[Records supplied — start]

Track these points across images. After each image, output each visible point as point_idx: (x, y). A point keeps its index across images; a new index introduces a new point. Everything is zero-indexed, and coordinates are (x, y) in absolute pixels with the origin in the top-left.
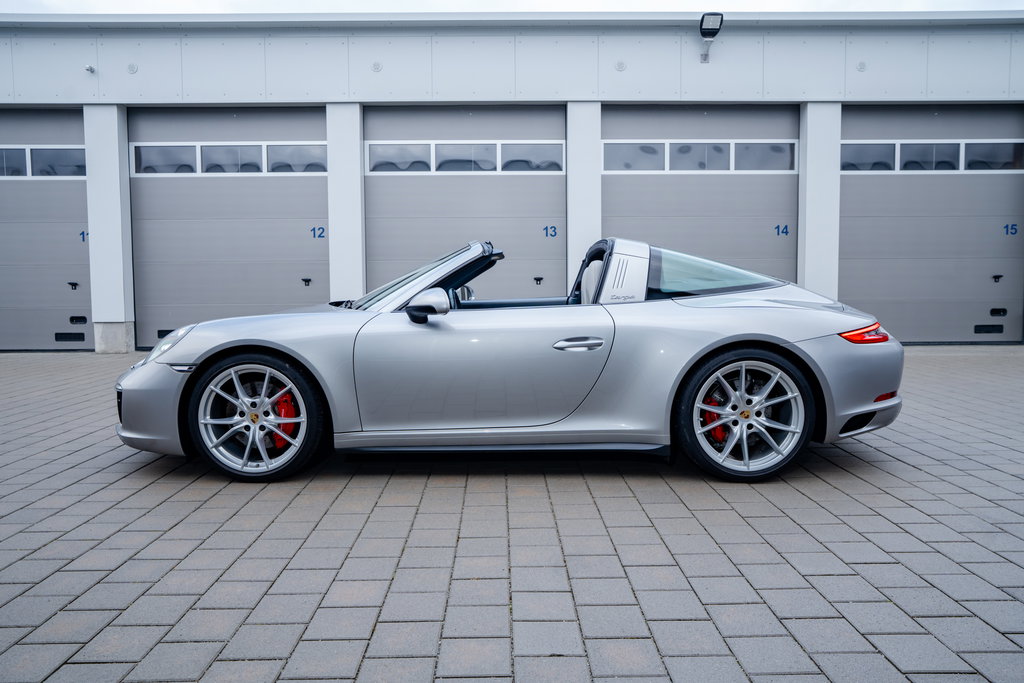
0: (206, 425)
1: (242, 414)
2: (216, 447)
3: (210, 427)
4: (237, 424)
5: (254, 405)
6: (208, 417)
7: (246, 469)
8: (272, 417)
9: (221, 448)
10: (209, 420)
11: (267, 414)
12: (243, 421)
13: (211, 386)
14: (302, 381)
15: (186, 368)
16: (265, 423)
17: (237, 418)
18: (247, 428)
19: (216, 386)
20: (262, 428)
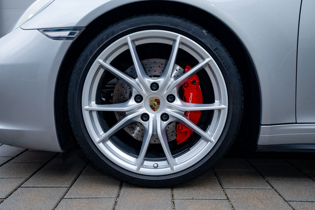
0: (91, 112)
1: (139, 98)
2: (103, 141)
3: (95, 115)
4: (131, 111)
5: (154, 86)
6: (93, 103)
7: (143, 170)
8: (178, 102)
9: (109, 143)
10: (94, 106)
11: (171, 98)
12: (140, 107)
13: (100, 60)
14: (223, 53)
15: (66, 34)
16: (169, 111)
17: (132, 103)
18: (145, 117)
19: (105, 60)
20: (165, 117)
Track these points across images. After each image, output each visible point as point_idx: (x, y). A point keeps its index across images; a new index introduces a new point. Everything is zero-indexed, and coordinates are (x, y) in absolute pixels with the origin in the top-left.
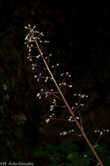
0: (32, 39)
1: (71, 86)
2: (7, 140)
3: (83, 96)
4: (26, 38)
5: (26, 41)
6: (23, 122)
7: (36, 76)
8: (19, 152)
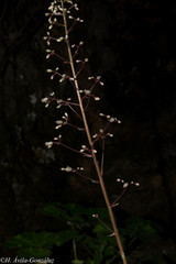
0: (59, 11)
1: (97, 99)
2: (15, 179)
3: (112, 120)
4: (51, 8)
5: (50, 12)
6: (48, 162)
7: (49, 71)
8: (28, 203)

[Records supplied — finish]

> What you have to do
The answer must be the lines from the first one in the records through the line containing "19: (216, 386)", copied exactly, with no pictures.

> Answer area
Track these points across images. After each image, output each visible point as point_idx: (x, y). A point keeps its index across images; a new index introduces a new point. Everything is zero-indexed, and coordinates are (x, y) in absolute pixels with the origin in the top-left.
0: (206, 425)
1: (242, 414)
2: (216, 447)
3: (210, 427)
4: (237, 424)
5: (254, 405)
6: (208, 417)
7: (246, 469)
8: (272, 417)
9: (221, 448)
10: (209, 420)
11: (267, 414)
12: (243, 421)
13: (211, 386)
14: (302, 381)
15: (186, 368)
16: (265, 423)
17: (237, 418)
18: (247, 428)
19: (216, 386)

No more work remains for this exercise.